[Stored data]
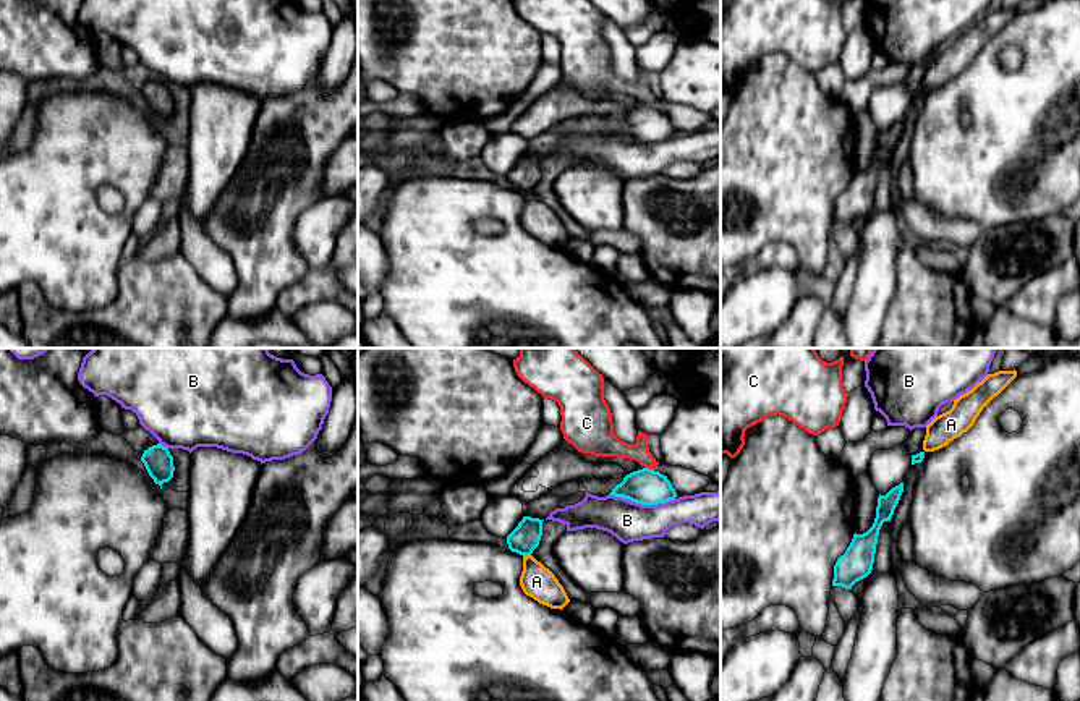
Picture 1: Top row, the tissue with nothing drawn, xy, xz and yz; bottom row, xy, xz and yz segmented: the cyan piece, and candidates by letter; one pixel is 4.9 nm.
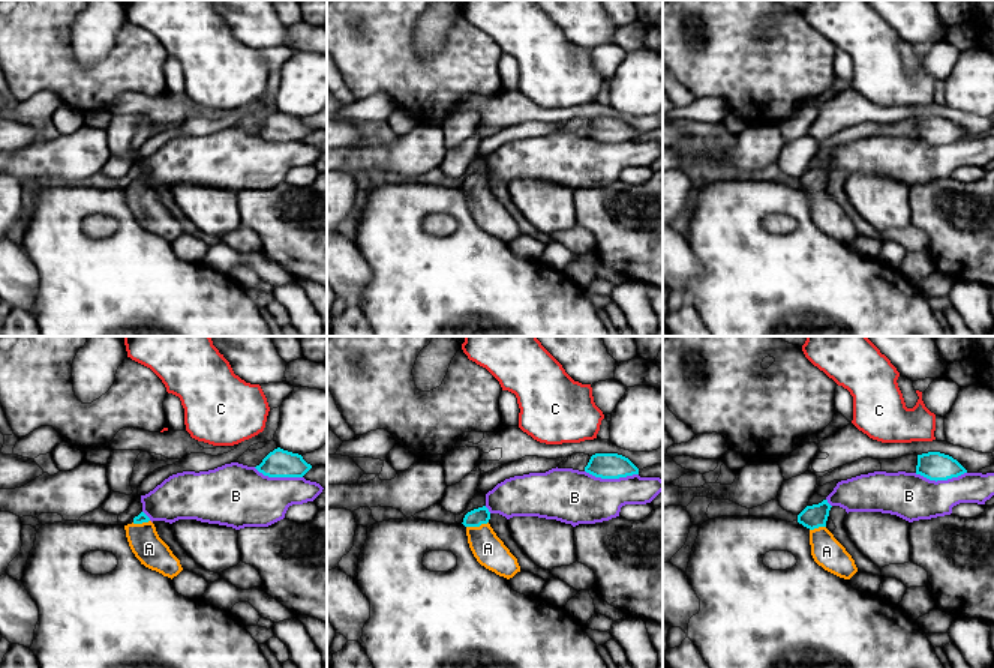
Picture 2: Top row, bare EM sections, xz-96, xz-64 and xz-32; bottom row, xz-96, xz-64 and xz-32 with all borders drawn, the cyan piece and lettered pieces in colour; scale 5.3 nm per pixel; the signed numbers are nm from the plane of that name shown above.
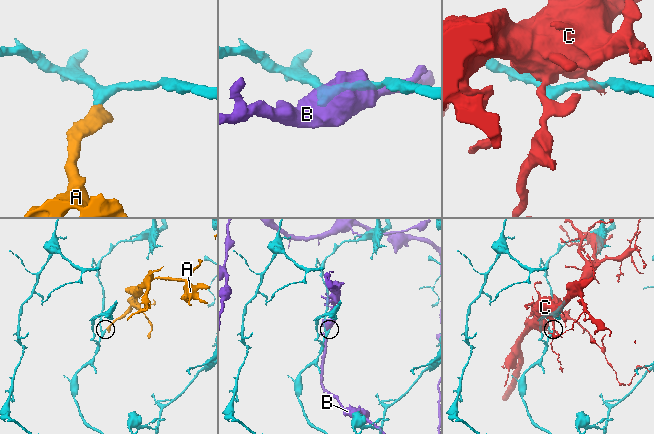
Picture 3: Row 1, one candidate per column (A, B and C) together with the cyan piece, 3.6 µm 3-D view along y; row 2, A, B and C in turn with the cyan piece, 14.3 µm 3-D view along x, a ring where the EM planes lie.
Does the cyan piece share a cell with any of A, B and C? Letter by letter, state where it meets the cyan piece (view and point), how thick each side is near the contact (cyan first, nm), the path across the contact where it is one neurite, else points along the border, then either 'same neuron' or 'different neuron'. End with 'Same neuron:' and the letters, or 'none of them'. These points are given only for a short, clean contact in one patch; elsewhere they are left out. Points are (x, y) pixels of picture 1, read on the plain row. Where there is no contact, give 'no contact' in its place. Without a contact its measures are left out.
A: meets cyan in xz at (527, 191); 150 nm thick on the cyan side, 160 nm on the other; runs through xz (525, 175), (527, 191), (536, 219); same neuron
B: meets cyan in xz at (642, 141); 180 nm thick on the cyan side, 200 nm on the other; different neuron
C: meets cyan in xz at (648, 106); 180 nm thick on the cyan side, 130 nm on the other; different neuron
Same neuron: A

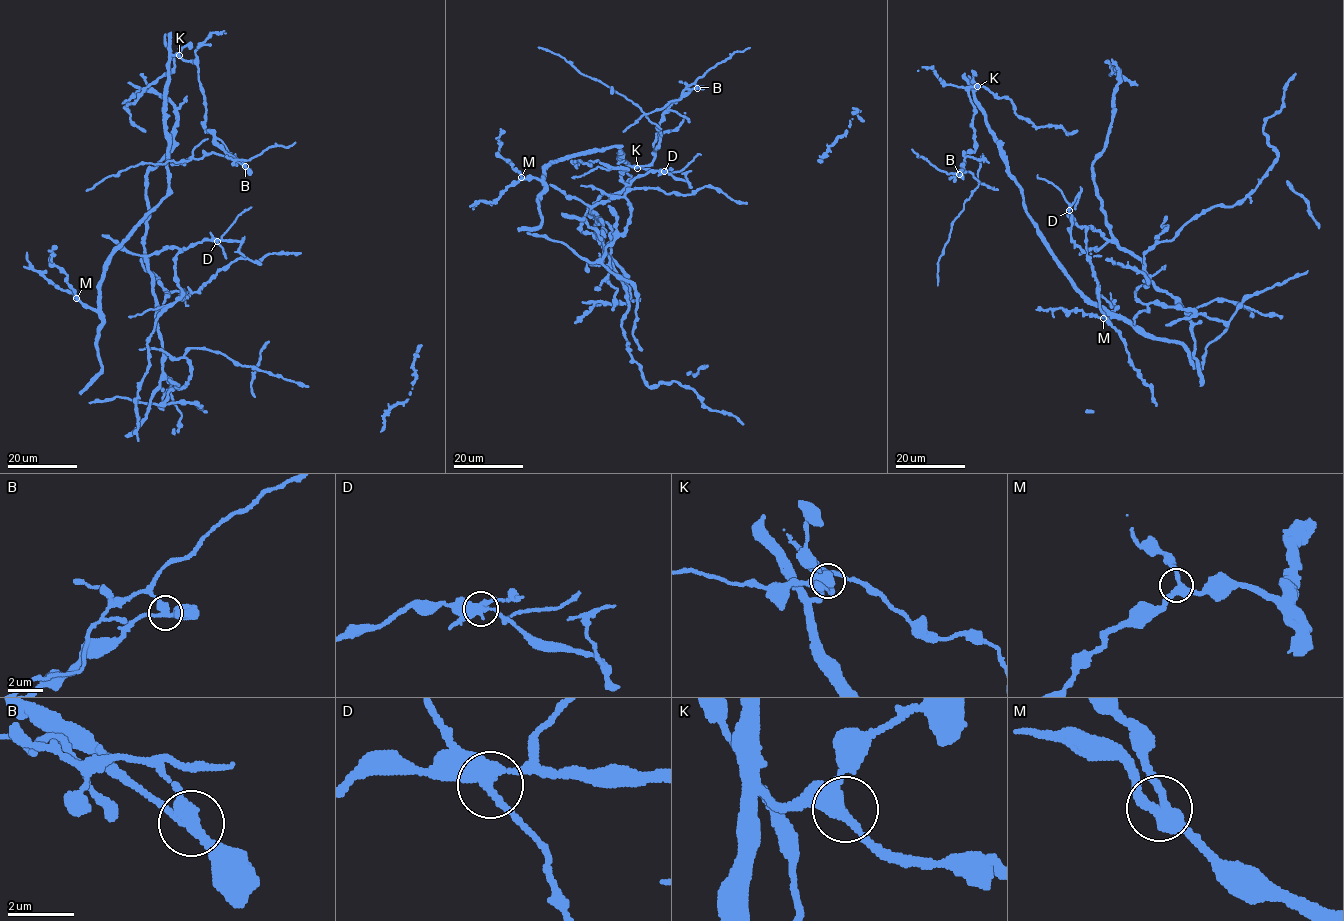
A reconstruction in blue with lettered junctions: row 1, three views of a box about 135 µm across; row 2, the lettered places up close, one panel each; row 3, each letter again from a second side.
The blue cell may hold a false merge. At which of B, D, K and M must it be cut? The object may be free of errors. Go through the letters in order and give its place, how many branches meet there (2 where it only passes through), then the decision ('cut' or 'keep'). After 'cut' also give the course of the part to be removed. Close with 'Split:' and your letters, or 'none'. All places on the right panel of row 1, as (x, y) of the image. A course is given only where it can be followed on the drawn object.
B: place (959, 174); branches 3; cut; course (959, 174), (953, 173), (954, 175), (969, 171), (979, 182), (953, 221), (949, 240), (938, 262), (938, 285)
D: place (1069, 210); branches 3; keep
K: place (977, 86); branches 3; keep
M: place (1103, 318); branches 3; keep
Split: B

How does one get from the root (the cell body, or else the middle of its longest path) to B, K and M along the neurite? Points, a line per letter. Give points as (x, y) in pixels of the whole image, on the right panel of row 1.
B: (1146, 334), (1087, 299), (1045, 244), (976, 99), (977, 85), (969, 90), (975, 150), (965, 153), (959, 174)
K: (1146, 334), (1087, 299), (1045, 244), (1026, 211), (1022, 188), (1010, 174), (1001, 143), (976, 99), (977, 86)
M: (1146, 334), (1137, 332), (1120, 319), (1103, 318)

Exercise goal. Starting at the line above that contains "Picture 2: Top", transcribe every line exactly through the line that contains "Picture 3: Row", including that last one, and skip the pictures.

Exercise result.
Picture 2: Top row, bare EM sections, xz-96, xz-64 and xz-32; bottom row, xz-96, xz-64 and xz-32 with all borders drawn, the cyan piece and lettered pieces in colour; scale 5.3 nm per pixel; the signed numbers are nm from the plane of that name shown above.
Picture 3: Row 1, one candidate per column (A, B and C) together with the cyan piece, 3.6 µm 3-D view along y; row 2, A, B and C in turn with the cyan piece, 14.3 µm 3-D view along x, a ring where the EM planes lie.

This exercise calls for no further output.